One of the challenges for Aurora has been the lack of GMP-compliant cannabis it can sell in the EU, which is being remedied by the recent completion of a couple of facilities in Canada that will start to ship product to Germany and other EU markets.
This is one of the areas where demand outpaced supply, and with the addition of more compliant EU cannabis, Aurora’s international sales should jump significantly in the quarters and years ahead.
I don’t think a lot of investors are taking into account the long-term potential of Germany in particular, and with its exports and licensed facility in Germany, it is poised to enjoy long-term growth in the EU medical cannabis marekt.
This will also reduce some of the oversupply in the market when it actually arrives
Again, when talking oversupply in this article, there’s a need to separate the temporary constraints in the Canadian market as a result of the slow licensing approval process, and the eventual oversupply that comes from an abundance of pot that exceeds demand. That moment, while not here yet, will eventually come.
Having a presence in 25 countries will help Aurora overcome the excess supply that will ultimately plague the cannabis sector, while maintaining strong margins that accompany the medical cannabis market.
According to TipRanks, the consensus on Wall Street is that ACB stock is a “hold” for investors. But TipRanks might as well have said “buy” — because analysts, on average, think the stock, currently at $3.61, could zoom ahead to $6.63 within a year, delivering over 80% gains to new investors. (See Aurora stock analysis on TipRanks)
Even though Aphria isn’t going to produce near the amount of cannabis Aurora Cannabis and Canopy Growth will, it has, for now, enjoyed the benefit of generating a profit as it expands.
I’ve stated before that the smaller companies will benefit from the slow pace of licensing in Canada, over time that will change as the larger producers scale to meet demand, as more retail outlets help lower costs and take share away from illegal pot sellers.
Aphria is in the unique position of being the third-largest cannabis producer in the world, standing between the many smaller producers and the two production giants mentioned above.
If it can keep its costs down as it expands, it should significantly benefit from the growing German medical cannabis market, which will further widen its margins and presumably, improve its profitability over the long term.
How Aphria allocates its supply will determine its level of success in Germany because it won’t have the quantity of product Aurora and Canopy will have as global demand continues to increase.
This won’t be an issue for Aphria for some time, so I expect the company to continue to improve its sales, margins and earnings, as it sells more cannabis into the German market.
All in all, Wall Street is quite positive on this cannabis player: APHA has received 5 ‘buy,’ 1 ‘hold’ and 1 ‘sell’ ratings in the last three months. Running the numbers across the Street, the 12-month average price target lands at 8.11, representing about 60% upside from current levels. (See Aphria stock analysis on TipRanks)

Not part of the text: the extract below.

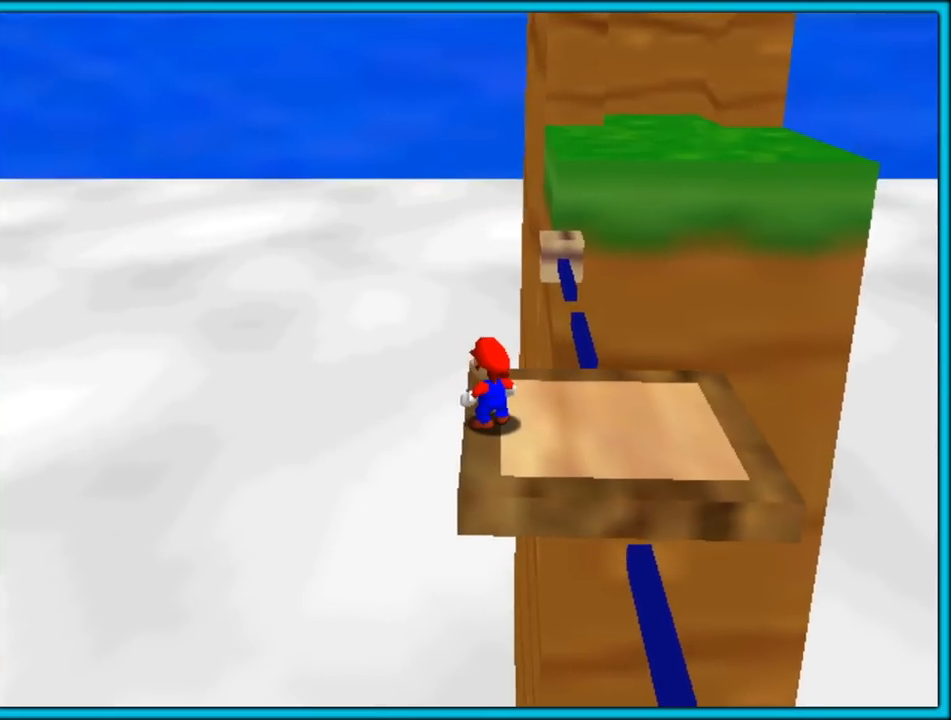
{"dt_ms": 500, "buttons": [], "left_stick": "right", "button_events": []}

There’s a lot of concern over the eventual global cannabis oversupply situation that is coming, but I don’t think we’re close to that happening yet for the reasons mentioned in this article.

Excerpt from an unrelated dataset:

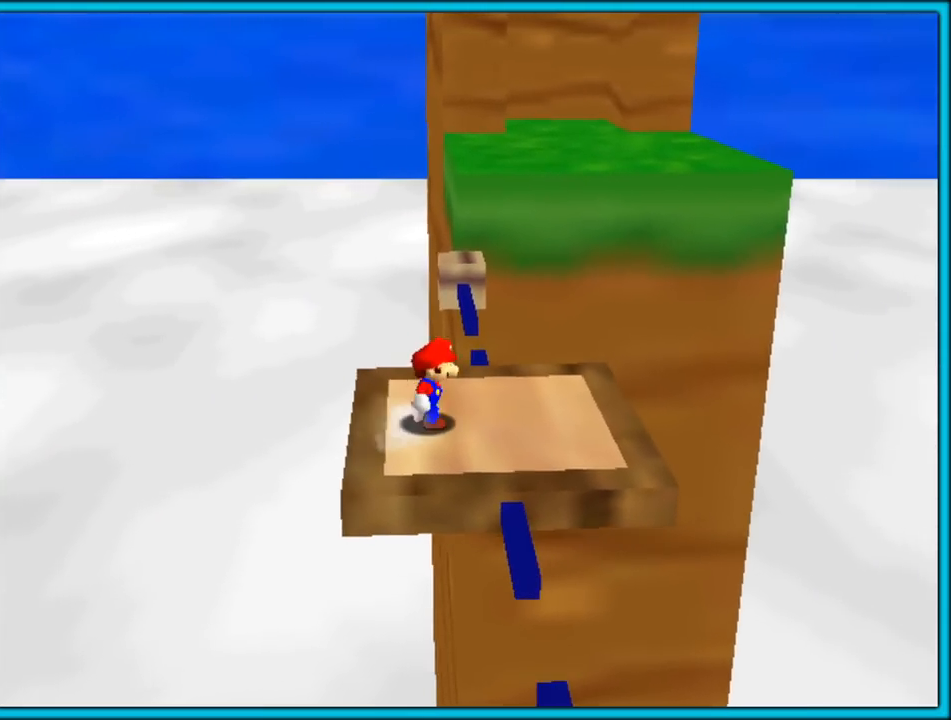
{"dt_ms": 500, "buttons": [], "left_stick": "up-right", "button_events": []}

This is evidenced by the growth trajectory of the German medical cannabis segment, and the strong probability it will also legalize recreational pot in the years ahead.
For Aurora Cannabis, Canopy Growth and Aphria, they have positioned themselves to ride this huge wave through at least 2024, before the growth starts to level off.

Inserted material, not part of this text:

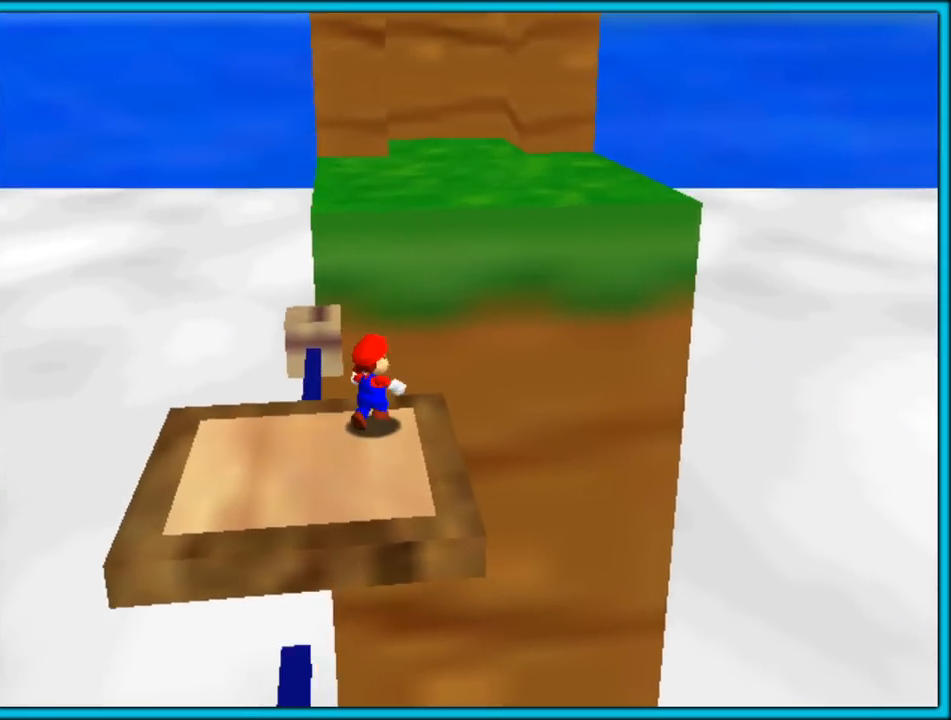
{"dt_ms": 1000, "buttons": [], "left_stick": "center", "button_events": [[50, "Z", "down"], [117, "A", "down"], [233, "A", "up"], [367, "Z", "up"]]}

Of these three companies, because of the licenses awarded them, I like Aurora Cannabis and Aphria the best as to long-term potential, but still think the German market will be good for Canopy as well.
The problem for Canopy is if it is giving up too much in North America for what is considered less potential for it in the EU.
The bottom line is, as far as related to oversupply, these three companies will not endure the level of negative impact others will because of their international exposure. Aurora Cannabis, because of its market-leading international presence, will do the best over time.